AdRoll はまた、AWS の持つスケーラビリティのメリットも享受しています。「AWS によって Facebook、Google、Yahoo、その他ヘビーなアクセス数を稼ぐサイトからのトラフィックを扱うことができています。1 日に 500 億のインプレッションを提供できるのはそのおかげです」と Volonghi 氏は語ります。「費用対高価も優れていて、Amazon DynamoDB での作業時間よりおやつを食べる時間のほうが長いくらいです。」

AWS を使うことで、AdRoll にとって新規顧客の追加が容易になりました。新規顧客が加わったとき、AdRoll のコンピュータは追加されるトラフィックすべてに対応できなければなりません。通常、従来のオンプレミスインフラストラクチャでは、新しい顧客の追加は、新規コンピュータ購入の承認プロセスを実施し、Hadoop クラスターに追加し、追加ストレージを調達するといった作業を意味していました。

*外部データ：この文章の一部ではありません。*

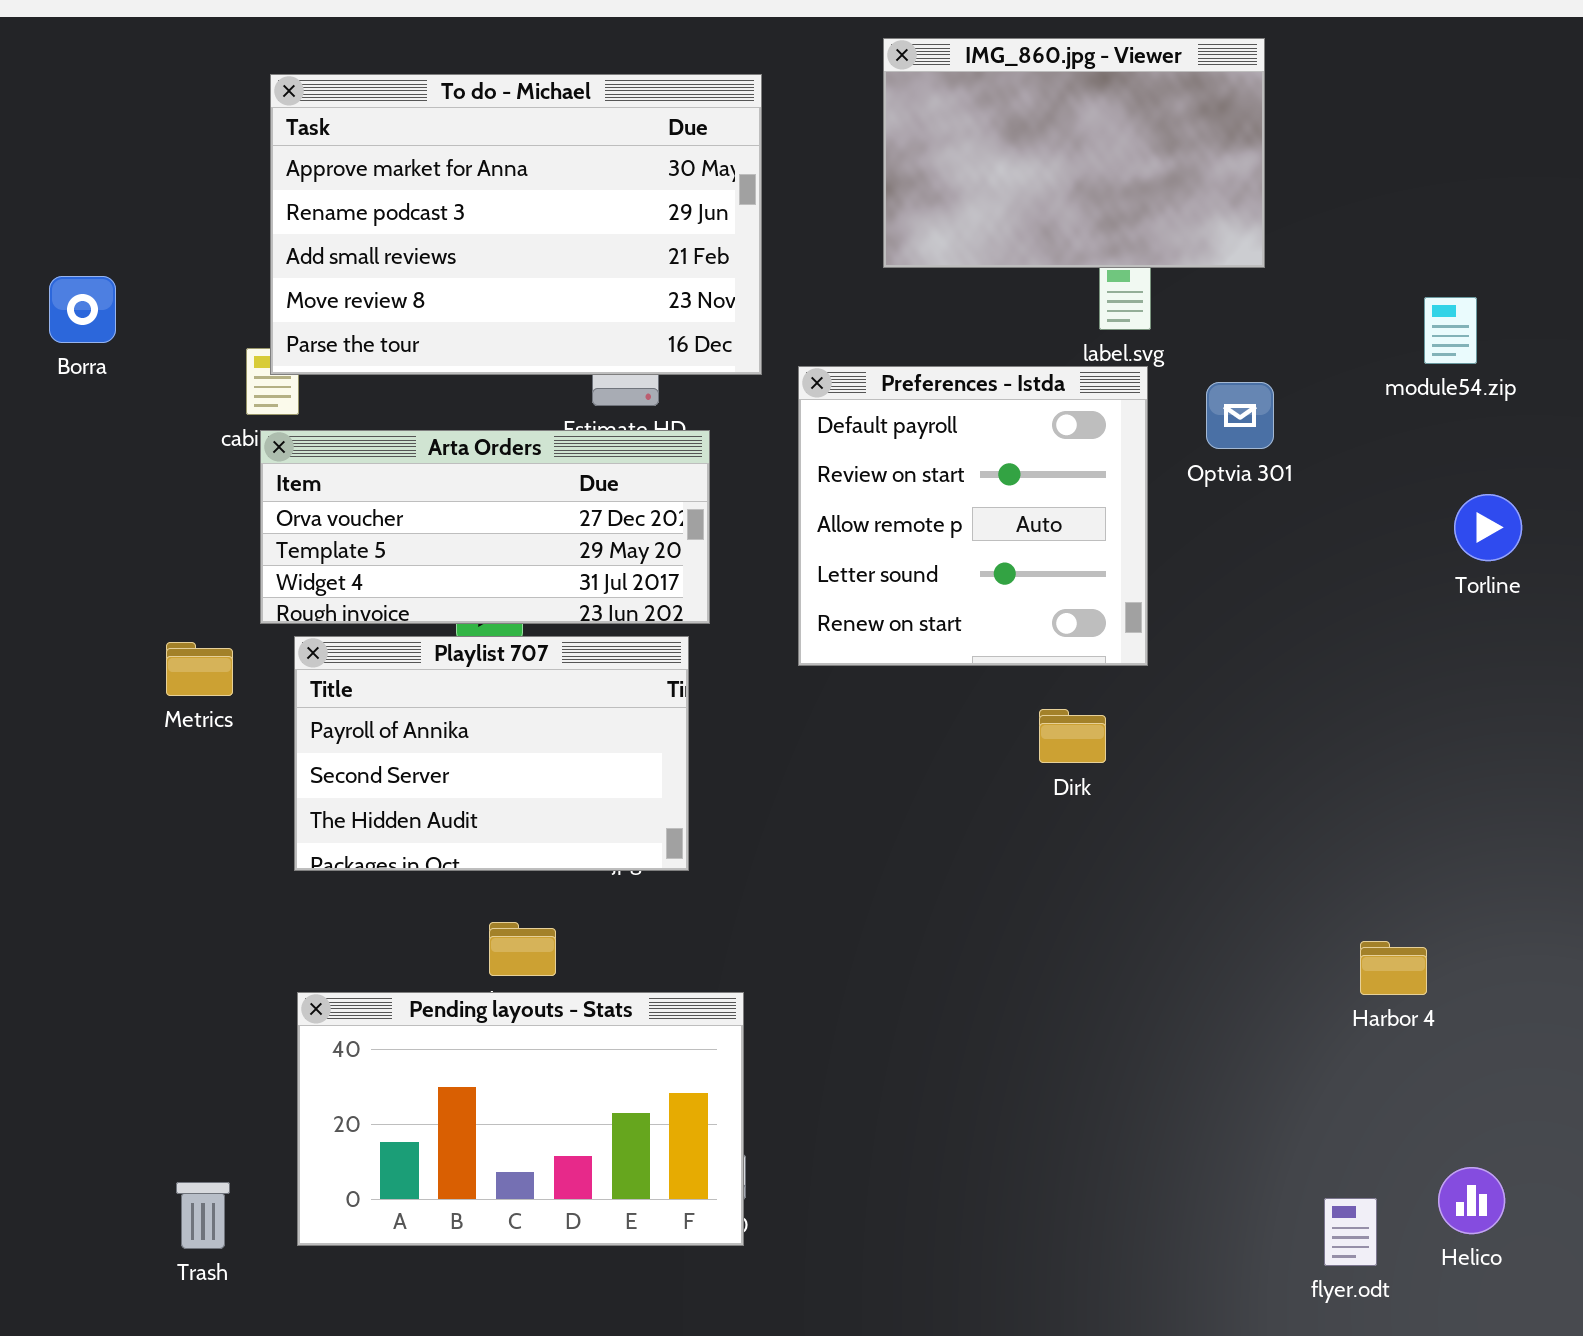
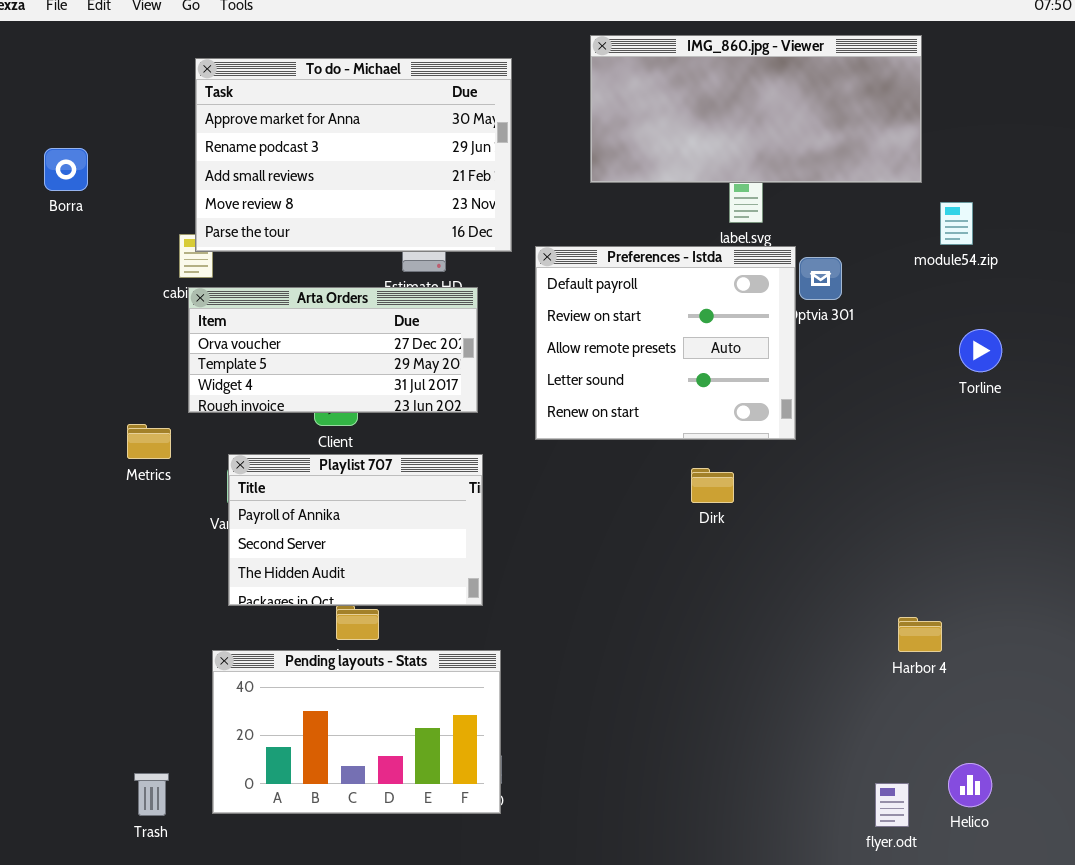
IMG_860.jpg - Viewer: [883,38,1265,268] -> [590,35,922,183], resized
Borra: [49,276,116,343] -> [44,148,88,191], moved
Preferences - Istda: [798,366,1148,666] -> [535,246,796,440], resized
Playlist 707: [294,636,689,871] -> [228,454,483,606], moved

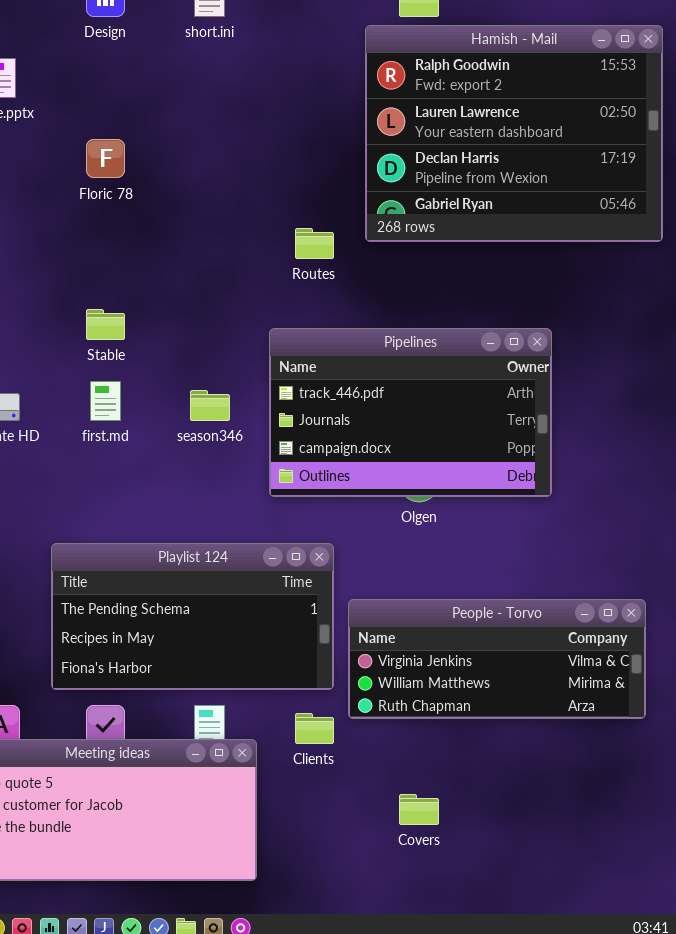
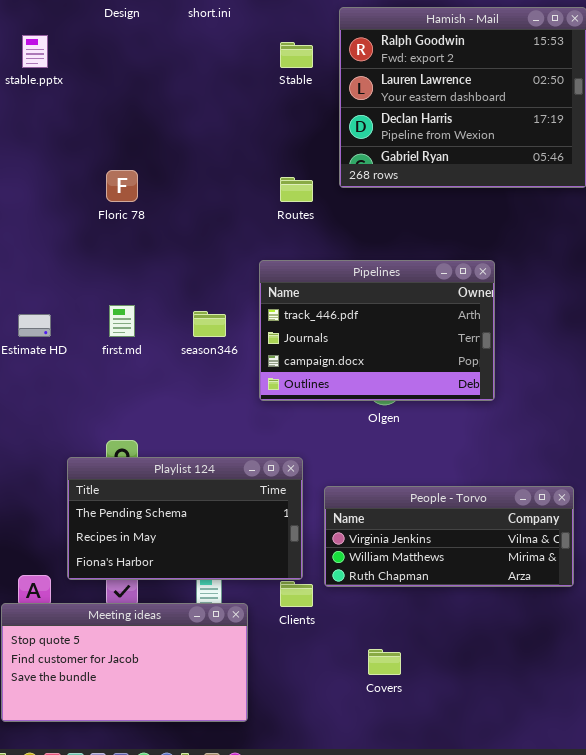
Floric 78: [86,139,125,178] -> [106,170,138,202], moved
Stable: [86,309,125,340] -> [280,42,313,68], moved
Playlist 124: [51,543,334,690] -> [67,457,303,580], moved

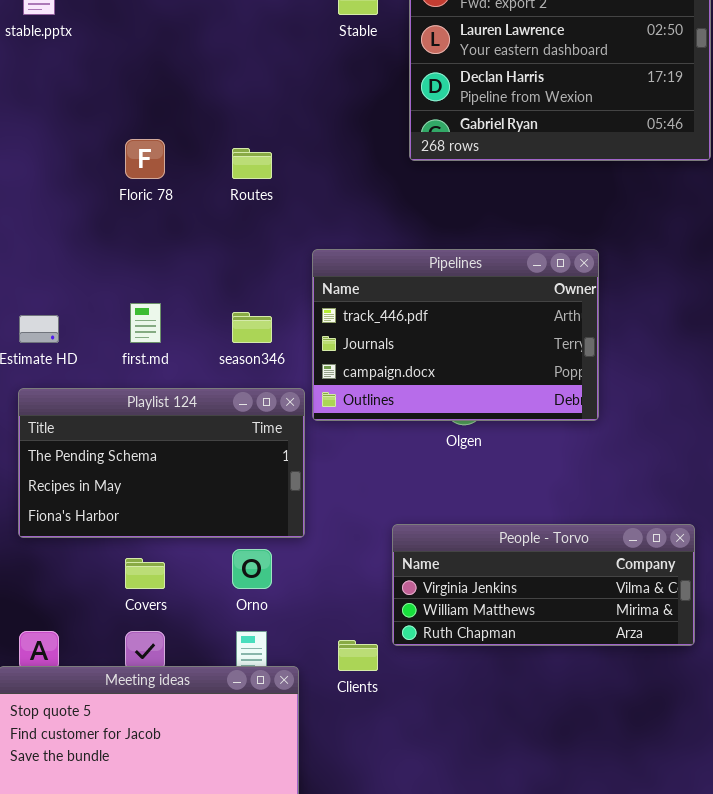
Routes: [280,177,313,202] -> [232,148,272,179], moved
Playlist 124: [67,457,303,580] -> [18,388,305,538], moved
Covers: [368,649,401,675] -> [125,558,165,589], moved

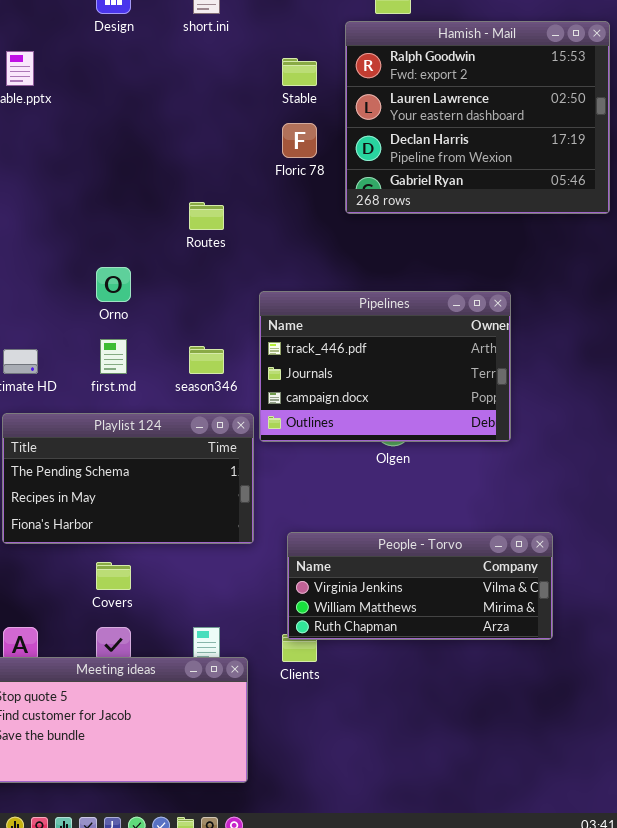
Floric 78: [125,139,165,179] -> [282,123,317,158], moved
People - Torvo: [392,524,695,646] -> [287,532,553,640], moved
Orno: [232,549,272,589] -> [96,267,131,302], moved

これは最大 90 日もかかる作業です。「AWS では、そのような心配がまったく不要です」と Volonghi 氏は言います。「キャパシティーの限界に近づいているなら、いくつか新しいインスタンスを自動スケーリングすれば、それで完了です。」

同社では、物理的な位置にかかわらず、新しいエクスチェンジを加えることですばやくビジネスを成立させることができています。「トラフィックのエクスチェンジが世界のどこであっても、AWS には必ずその近くのリージョンがあります。新しいエクスチェンジが加わると、すぐにそのメリットを活用できます」と Volonghi 氏は語ります。「スイッチを入れるだけで、トラフィックを受け入れるコンピュータのある新しいデータセンターが開設されるという簡単さです。それから、入札を始めるんです。簡単ですよ。」

Volonghi 氏は、AdRoll が自社ビジネス構築のため必要としていたスケーラビリティとキャパシティーを実現した AWS に信頼を寄せています。「当社のビジネスが急速に成長していたとき、AWS を使っていたことで、アルゴリズムのスケーリングと最適化が行え、余分なキャパシティーも不要になりました。AWS のおかげで時間とお金を節約できています。規模を拡大するために大きなデータセンターを作ることも、運用担当者を増やすことも、コンピュータを調達する必要もありません。」